Był czarnym pałszczem i ziemi nawozem
Co rozproszonym przez ognia iglice
Miał opaść znowu myśli zrodzić młode
I stworzyć dzieło – oraz stworzyć życie.
Sen się doczeka chwili gdy w swym głosie
Znów się ucieleśni, w tym ostatnim locie…

III

Cóż że ją spalił - gdy marzenie jego
Jak cienka żyłka upleciona chciwie
Z szaleństwa, z wiary, rozpruła się w piekło
I umierając, wiedział tylko tyle
Czas nie zna głupców, ich pozwala roztłuc
W dal prze szaleństwo - zaś szaleńcom pomóc
Wydostać [się] z mózgu, ze świata krzywego
Nikt już nie pragnie: bo nie żyje człowiek…
Żyje szaleństwo!
IV

Leczy ty,
Lecz ja?
Jakże mamy wejść w progi tej spalonej
Pamiętasz jak wczoraj, w bój poszły regały:
Jak dowodziłem, prowadząc na wojnę
O naszą Ziemię - ja wiersz nie-poznany!
Słyszę litery - teraz są tak wolne
Już ich nie wiąże papierowa krata
Już nie w kajdanach - już ja ich nie wiodę:
padłem pod słowa, padłem jak ich karta.
Oddziałem duszy, co w teksty zaklęta,
Wciąż powtarzana przez zdań błędne chóry,
Jest nie tworzywo, a ostrze… bez miecza -
od niego wolne - łamią swych ciał mury!
[ Jak ] drukarz wyciska obraz, piętno Nieba
Ty wlewasz tuszem: boskość, a nie słowa!

V

To nic,
Że płoną,
Że ich nie przeczytasz!
Jak myśl, która na rozkaz
Stroi się w słów zbroję,
Jak król, który płaszcz swój,
Ma z papirusu,
Tak ja jestem wiatrem
Który niczym duchy
Cieleśni się kiedy świat upada
Tak ja podniosłem
Serca twego strzępy
I poniosłem
W odmęty…
Do Boga!
Odnośnik do komentarza
Udostępnij na innych stronach

Zaloguj się, aby zobaczyć zawartość.



hmmm masz rację....jak się wzrasta to do góry, ale jak czytam to wiem o co mi chodziło:
tylko miałem porblem jak napisac wrosnąć, wzrosnąć, bo chodziło, że taki jeden kamyk łączy się z innymi i tworzą górę...

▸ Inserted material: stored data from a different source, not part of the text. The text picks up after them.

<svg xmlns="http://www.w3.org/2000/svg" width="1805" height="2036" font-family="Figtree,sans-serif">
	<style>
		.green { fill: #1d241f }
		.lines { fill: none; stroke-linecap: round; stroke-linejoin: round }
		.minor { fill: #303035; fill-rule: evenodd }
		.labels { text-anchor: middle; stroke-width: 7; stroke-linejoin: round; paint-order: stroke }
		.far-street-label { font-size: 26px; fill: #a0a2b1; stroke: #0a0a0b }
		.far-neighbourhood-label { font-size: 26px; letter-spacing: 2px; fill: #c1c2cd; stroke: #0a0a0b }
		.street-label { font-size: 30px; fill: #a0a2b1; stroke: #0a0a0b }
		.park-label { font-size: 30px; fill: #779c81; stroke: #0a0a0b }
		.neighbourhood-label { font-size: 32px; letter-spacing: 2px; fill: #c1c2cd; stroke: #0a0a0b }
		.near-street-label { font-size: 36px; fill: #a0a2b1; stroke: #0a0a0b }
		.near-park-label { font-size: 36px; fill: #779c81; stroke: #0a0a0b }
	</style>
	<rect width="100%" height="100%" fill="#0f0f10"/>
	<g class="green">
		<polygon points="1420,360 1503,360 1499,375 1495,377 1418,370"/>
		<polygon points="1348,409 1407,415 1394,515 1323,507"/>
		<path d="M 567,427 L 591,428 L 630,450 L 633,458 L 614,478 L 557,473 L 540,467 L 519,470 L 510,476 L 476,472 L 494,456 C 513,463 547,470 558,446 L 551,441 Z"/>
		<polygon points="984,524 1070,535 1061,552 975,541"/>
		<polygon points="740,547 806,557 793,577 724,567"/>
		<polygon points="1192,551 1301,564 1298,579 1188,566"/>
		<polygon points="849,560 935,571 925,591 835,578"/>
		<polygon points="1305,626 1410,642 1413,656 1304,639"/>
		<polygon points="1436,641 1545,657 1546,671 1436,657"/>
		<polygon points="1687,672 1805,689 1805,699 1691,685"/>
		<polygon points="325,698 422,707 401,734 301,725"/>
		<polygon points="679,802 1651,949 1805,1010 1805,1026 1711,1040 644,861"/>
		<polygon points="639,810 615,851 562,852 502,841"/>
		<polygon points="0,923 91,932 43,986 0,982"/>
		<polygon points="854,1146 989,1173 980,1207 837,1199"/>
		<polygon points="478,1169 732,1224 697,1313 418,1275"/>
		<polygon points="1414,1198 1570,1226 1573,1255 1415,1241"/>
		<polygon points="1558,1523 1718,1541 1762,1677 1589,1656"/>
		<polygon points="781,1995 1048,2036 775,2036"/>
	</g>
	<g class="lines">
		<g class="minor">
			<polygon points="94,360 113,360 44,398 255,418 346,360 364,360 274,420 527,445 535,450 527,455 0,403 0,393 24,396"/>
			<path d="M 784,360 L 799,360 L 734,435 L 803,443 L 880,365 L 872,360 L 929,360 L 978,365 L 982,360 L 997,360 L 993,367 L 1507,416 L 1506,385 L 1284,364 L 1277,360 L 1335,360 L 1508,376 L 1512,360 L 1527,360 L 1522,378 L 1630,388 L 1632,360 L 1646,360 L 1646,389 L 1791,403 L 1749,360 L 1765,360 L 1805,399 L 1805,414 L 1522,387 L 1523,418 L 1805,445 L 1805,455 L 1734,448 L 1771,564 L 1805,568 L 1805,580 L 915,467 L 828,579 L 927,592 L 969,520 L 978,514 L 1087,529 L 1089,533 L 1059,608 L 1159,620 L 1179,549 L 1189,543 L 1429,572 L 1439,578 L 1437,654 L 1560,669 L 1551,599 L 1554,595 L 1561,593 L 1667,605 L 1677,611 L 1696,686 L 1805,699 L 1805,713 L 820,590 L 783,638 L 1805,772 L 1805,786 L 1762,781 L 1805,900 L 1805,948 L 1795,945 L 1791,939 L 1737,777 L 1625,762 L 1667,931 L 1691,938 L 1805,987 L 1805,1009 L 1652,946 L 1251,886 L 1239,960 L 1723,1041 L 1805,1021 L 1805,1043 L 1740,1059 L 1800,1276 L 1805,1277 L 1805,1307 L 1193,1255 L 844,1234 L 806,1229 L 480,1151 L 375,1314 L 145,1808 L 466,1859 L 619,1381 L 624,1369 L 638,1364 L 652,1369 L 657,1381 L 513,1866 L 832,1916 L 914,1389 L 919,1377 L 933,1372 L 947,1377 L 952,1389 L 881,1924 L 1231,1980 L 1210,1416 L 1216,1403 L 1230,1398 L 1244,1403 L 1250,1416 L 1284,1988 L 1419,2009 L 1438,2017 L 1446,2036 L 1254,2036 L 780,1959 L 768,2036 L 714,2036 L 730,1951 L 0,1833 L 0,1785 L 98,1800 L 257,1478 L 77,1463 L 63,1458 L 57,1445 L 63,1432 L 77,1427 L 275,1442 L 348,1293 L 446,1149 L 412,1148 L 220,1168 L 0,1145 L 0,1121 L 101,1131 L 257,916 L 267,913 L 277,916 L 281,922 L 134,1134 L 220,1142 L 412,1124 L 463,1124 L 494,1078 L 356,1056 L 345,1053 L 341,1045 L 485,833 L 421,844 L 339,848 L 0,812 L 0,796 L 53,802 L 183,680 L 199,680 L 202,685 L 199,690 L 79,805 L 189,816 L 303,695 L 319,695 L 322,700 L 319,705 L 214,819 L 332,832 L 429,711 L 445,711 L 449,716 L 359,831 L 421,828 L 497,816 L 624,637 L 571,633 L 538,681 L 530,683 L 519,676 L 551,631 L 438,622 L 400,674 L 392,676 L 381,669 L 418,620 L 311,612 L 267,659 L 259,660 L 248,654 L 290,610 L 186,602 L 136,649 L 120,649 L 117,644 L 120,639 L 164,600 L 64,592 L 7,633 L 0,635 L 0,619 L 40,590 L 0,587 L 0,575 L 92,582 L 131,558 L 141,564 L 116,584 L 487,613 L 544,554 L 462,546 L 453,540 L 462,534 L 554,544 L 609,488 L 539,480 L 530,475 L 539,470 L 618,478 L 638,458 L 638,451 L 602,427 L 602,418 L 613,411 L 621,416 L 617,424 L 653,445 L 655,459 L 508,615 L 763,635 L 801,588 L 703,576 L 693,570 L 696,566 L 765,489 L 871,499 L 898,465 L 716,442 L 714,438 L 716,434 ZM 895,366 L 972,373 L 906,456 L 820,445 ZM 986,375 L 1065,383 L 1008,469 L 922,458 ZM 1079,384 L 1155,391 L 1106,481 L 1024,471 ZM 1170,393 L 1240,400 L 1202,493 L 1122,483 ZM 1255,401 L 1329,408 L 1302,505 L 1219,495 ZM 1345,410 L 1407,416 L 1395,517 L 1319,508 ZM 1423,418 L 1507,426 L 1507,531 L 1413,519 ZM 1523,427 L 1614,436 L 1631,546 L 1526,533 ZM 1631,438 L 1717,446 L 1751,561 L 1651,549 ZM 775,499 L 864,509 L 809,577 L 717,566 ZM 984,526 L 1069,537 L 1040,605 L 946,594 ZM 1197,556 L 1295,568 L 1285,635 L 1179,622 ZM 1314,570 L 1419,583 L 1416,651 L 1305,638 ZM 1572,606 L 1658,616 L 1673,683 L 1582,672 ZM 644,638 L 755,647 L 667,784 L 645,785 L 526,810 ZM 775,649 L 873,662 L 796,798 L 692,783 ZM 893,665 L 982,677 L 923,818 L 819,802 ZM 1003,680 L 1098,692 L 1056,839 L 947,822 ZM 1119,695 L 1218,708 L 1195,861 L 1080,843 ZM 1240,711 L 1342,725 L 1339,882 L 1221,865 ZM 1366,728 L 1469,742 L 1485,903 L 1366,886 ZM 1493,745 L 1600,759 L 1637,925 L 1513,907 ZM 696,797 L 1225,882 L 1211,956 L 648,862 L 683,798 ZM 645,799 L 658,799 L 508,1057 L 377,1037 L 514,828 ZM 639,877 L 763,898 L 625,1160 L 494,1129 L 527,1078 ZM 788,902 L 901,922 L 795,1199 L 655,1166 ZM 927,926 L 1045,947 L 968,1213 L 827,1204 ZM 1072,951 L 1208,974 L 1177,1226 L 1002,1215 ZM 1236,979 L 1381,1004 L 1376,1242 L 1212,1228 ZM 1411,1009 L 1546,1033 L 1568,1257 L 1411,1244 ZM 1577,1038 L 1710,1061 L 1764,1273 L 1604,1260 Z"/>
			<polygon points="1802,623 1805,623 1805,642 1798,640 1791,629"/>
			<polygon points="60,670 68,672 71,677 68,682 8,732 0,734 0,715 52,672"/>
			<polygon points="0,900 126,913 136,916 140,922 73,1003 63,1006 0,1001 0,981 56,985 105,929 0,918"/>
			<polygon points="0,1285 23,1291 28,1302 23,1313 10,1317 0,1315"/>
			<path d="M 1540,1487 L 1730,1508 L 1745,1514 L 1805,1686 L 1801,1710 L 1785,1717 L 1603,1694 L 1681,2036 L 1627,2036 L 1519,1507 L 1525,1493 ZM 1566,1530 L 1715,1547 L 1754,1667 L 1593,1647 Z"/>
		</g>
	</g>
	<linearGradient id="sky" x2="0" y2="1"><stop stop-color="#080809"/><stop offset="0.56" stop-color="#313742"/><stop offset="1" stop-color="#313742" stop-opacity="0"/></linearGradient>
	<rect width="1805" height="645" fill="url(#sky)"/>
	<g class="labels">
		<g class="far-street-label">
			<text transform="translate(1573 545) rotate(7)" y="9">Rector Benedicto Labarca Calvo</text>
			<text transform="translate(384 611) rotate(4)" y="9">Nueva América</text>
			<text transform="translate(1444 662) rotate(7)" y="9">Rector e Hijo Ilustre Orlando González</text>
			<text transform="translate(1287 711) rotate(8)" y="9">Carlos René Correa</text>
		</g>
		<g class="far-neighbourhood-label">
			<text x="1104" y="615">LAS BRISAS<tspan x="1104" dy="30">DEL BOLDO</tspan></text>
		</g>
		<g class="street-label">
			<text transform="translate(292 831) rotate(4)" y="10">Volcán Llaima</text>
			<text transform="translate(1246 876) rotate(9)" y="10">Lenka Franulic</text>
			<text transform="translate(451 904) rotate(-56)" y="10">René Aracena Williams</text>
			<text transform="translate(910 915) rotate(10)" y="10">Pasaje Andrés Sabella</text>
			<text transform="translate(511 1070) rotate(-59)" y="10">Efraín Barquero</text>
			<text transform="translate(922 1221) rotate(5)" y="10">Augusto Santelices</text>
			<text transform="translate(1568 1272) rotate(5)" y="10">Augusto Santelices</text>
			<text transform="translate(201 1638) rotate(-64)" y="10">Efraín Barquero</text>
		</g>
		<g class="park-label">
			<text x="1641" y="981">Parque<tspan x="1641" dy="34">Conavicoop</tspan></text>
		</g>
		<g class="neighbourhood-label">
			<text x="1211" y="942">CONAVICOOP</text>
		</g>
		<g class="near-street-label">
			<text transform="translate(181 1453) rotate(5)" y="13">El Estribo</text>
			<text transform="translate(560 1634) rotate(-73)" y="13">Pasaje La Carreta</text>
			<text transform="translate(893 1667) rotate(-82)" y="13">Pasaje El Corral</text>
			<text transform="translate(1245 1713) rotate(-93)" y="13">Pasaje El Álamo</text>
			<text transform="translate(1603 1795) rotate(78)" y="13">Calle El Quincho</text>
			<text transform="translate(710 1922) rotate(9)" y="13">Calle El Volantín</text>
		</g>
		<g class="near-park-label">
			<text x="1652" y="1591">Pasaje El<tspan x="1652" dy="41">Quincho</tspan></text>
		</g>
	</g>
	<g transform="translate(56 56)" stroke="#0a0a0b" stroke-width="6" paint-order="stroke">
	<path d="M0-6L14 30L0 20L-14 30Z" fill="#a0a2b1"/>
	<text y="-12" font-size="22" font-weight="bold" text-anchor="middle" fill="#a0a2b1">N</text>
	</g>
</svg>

pomyslę, dzięki zawgląd, fajnę, że sprawił przyjemność.

pozdr.
Odnośnik do komentarza
Udostępnij na innych stronach

Jeśli chcesz dodać odpowiedź, zaloguj się lub zarejestruj nowe konto

Jedynie zarejestrowani użytkownicy mogą komentować zawartość tej strony.

Zarejestruj nowe konto

Załóż nowe konto. To bardzo proste!

Zarejestruj się

Zaloguj się

Posiadasz już konto? Zaloguj się poniżej.

Zaloguj się


×
×
  • Dodaj nową pozycję...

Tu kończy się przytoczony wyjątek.